The axiom is the real question, and here is the real problem: one cannot argue for axioms, for then—they would not be axioms. One may not premise them without robbing them of their self-evidence. One may not question their virility. We have experience in argument, centuries of meticulous practice in argument, we compete with the world's best in exactitude today and before and probably hence, and yet we find that we have exhausted the market's demand for logic. Knowing the sorts of conclusions that the various axioms lead to, precision is no longer something for which we will pay a premium. What we really need to know is: How do we choose the axioms? This is the only question worth asking, but it cannot be answered "rationally," because then we would give an argument and—all is lost. We have premised the axioms in argument, which poses the question: What are the axioms' axioms?
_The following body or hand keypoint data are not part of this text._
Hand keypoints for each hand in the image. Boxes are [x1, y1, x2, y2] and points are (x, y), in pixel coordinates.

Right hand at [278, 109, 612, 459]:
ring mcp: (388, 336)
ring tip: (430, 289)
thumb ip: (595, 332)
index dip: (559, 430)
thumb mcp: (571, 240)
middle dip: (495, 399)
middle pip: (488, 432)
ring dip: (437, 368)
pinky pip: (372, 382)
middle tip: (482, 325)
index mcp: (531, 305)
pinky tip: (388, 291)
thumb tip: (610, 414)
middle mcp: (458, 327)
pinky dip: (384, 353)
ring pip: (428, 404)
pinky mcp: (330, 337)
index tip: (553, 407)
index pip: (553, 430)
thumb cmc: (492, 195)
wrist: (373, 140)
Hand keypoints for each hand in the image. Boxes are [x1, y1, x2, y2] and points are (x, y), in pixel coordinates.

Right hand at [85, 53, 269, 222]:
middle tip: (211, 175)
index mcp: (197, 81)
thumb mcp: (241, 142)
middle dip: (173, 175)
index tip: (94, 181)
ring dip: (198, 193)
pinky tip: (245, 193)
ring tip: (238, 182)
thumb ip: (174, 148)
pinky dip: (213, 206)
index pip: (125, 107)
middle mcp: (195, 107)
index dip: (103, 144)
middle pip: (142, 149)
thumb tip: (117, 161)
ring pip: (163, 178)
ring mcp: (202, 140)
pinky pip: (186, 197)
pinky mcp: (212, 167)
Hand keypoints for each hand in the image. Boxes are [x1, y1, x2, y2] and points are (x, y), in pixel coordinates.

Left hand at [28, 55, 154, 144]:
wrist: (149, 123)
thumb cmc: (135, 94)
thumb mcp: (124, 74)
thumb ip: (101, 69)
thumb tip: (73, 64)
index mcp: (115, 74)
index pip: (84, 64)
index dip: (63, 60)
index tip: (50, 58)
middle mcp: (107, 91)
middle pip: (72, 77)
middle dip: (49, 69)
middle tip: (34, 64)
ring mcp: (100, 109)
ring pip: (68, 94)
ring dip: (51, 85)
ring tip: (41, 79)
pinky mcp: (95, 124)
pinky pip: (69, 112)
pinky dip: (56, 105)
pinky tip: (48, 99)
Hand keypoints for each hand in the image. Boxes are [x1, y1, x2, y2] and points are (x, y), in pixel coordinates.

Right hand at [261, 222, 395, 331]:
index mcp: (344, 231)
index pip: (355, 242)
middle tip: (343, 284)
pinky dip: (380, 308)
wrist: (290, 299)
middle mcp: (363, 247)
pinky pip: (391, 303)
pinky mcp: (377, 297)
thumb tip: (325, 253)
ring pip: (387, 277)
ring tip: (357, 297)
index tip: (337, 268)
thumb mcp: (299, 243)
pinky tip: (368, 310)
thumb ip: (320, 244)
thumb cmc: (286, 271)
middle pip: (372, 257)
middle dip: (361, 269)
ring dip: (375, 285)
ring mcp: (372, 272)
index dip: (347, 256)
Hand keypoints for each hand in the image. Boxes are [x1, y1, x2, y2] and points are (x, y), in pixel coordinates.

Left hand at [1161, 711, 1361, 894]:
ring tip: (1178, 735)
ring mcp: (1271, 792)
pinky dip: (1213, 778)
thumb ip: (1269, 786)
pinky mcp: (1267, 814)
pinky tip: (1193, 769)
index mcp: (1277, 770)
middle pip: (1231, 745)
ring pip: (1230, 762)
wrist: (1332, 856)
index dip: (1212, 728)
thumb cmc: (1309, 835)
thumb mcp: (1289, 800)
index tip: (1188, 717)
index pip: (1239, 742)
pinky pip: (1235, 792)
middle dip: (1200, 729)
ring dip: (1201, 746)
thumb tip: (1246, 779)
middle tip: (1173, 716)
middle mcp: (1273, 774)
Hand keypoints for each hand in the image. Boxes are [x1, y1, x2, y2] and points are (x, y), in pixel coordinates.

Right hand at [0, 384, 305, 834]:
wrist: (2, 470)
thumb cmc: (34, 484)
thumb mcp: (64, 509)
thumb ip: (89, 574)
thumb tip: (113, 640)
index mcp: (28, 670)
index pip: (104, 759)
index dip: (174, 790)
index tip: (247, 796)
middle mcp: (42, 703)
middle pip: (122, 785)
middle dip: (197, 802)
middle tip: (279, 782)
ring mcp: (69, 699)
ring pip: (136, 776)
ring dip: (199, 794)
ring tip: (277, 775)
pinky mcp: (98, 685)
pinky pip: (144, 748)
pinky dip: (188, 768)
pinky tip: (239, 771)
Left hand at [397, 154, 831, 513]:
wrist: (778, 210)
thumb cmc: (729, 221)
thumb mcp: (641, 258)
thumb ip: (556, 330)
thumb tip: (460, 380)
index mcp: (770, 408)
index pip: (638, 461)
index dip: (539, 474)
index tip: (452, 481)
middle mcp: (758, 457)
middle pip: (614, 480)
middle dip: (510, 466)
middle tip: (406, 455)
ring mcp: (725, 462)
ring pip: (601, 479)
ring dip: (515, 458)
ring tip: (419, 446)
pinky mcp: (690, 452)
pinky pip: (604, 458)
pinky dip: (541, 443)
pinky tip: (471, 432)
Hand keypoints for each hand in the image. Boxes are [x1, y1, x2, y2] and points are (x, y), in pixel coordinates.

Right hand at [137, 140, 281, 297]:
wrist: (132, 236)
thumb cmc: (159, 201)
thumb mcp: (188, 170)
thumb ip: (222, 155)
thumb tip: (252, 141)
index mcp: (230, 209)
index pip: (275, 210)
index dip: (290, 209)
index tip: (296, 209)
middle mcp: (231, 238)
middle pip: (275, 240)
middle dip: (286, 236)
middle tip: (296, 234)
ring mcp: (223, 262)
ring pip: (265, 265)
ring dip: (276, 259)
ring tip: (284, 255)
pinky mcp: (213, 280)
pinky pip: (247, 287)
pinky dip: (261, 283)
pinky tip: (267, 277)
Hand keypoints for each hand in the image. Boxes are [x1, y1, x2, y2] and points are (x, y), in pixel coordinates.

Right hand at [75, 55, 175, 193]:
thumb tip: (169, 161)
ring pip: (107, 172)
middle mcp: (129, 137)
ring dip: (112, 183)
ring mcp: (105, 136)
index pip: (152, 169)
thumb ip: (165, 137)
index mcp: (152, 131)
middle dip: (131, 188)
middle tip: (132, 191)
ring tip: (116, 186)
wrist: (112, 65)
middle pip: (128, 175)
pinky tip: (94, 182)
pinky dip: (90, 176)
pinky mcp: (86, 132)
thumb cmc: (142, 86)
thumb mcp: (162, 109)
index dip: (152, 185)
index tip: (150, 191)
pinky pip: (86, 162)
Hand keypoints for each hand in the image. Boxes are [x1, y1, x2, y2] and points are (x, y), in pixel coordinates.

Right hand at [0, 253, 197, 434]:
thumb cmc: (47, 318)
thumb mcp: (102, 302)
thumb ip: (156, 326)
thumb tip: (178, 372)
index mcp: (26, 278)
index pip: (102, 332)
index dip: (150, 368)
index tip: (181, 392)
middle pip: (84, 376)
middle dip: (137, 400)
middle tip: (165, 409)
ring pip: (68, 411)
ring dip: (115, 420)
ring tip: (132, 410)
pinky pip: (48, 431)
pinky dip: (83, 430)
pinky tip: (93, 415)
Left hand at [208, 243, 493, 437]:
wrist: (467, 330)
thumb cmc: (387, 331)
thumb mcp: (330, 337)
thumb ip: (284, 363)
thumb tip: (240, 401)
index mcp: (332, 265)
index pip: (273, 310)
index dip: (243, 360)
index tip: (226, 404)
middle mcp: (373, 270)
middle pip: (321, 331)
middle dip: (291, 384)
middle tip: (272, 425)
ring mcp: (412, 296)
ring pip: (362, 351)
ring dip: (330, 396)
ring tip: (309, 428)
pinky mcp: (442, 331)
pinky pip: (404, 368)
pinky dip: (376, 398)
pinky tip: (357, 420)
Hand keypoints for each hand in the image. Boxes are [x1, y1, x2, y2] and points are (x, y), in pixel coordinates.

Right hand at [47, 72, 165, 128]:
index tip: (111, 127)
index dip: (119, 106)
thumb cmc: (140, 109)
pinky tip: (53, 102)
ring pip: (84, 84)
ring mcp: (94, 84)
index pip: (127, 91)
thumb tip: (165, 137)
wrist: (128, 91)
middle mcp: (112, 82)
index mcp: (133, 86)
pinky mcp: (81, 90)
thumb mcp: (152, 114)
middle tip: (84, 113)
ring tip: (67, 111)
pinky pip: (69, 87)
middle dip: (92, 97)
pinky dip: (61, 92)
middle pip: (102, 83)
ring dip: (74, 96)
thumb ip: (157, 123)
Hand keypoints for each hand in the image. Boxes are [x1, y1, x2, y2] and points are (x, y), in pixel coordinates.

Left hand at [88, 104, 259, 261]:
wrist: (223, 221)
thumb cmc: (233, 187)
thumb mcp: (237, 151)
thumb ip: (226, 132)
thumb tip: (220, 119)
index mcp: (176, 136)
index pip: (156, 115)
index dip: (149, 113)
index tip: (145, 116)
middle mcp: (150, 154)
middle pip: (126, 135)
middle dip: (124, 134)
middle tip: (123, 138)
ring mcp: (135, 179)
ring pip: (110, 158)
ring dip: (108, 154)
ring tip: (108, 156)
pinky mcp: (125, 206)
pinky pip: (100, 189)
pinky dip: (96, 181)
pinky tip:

Imagine the following, for it happened and is happening. You tell me the axioms, and we—even I—can give you the set of conclusions you will likely reach. Reach, that is, even after you publish your judicious and even-handed critique of the status quo, followed by an incisive book-treatise throwing open a door to an unrepresented alternative and (necessarily) the publishing of a follow-up for popular audiences founding a tradition, and some papers noting its continuity with favored past sages (now pre-sages)—then a timely heretic appears, a century of internecine squabble passes and hones the essential insight, paring away all assumptions unnecessary to the seed, but the dissension weakens the tradition; it fades for a generation as new fashions in philosophy obscure it. Philosophy, the love of wisdom, whose self-declared sophophiles are actually sophophages. They regard your work as itself a fashion, "considered historically, objectively and according to contemporary criteria"—and are they perhaps right? A depressing anxiety. They unearth your splintered monuments, in a chaste future resigned to scour the past not for answers but to classify. Finding you and your progeny they file the collected works in a library for students to write papers on your grammar and your footnotes. Ironically they shelve your collected works beside others saying the contrary. Is a bookshelf of contrary philosophies not like three wines of separate vintage combined to make a more "palatable" blend? Our future sopho-connoisseurs finish by coding your work in a decimal system that distinguishes philosophical books by—yes—by their "school" which really means—finally, yes—by their axioms. The axioms which chose the conclusions. You could have started with your conclusions and reverse engineered the axioms. How distasteful and yet, did you do that? It's disheartening to worry that one may have begun with conclusions and only then have chosen the axioms. But was it better to begin with axioms, which no less had to chosen, for no argument can be offered for them? Either way, it strikes you, it doesn't really matter, for either way there was: a choice.

At the bottom, choice. Centuries of argument proving—proof, unnecessary! Arriving no closer to a "rational basis for belief" precisely because—we have one. And that basis founded in axiom, the ultimate premise for any line of argument, itself having—no basis in any line of argument. Vanity of vanities. Where is Anaximenes now? He might be interested to learn we have discovered what he always knew, that it is all: air.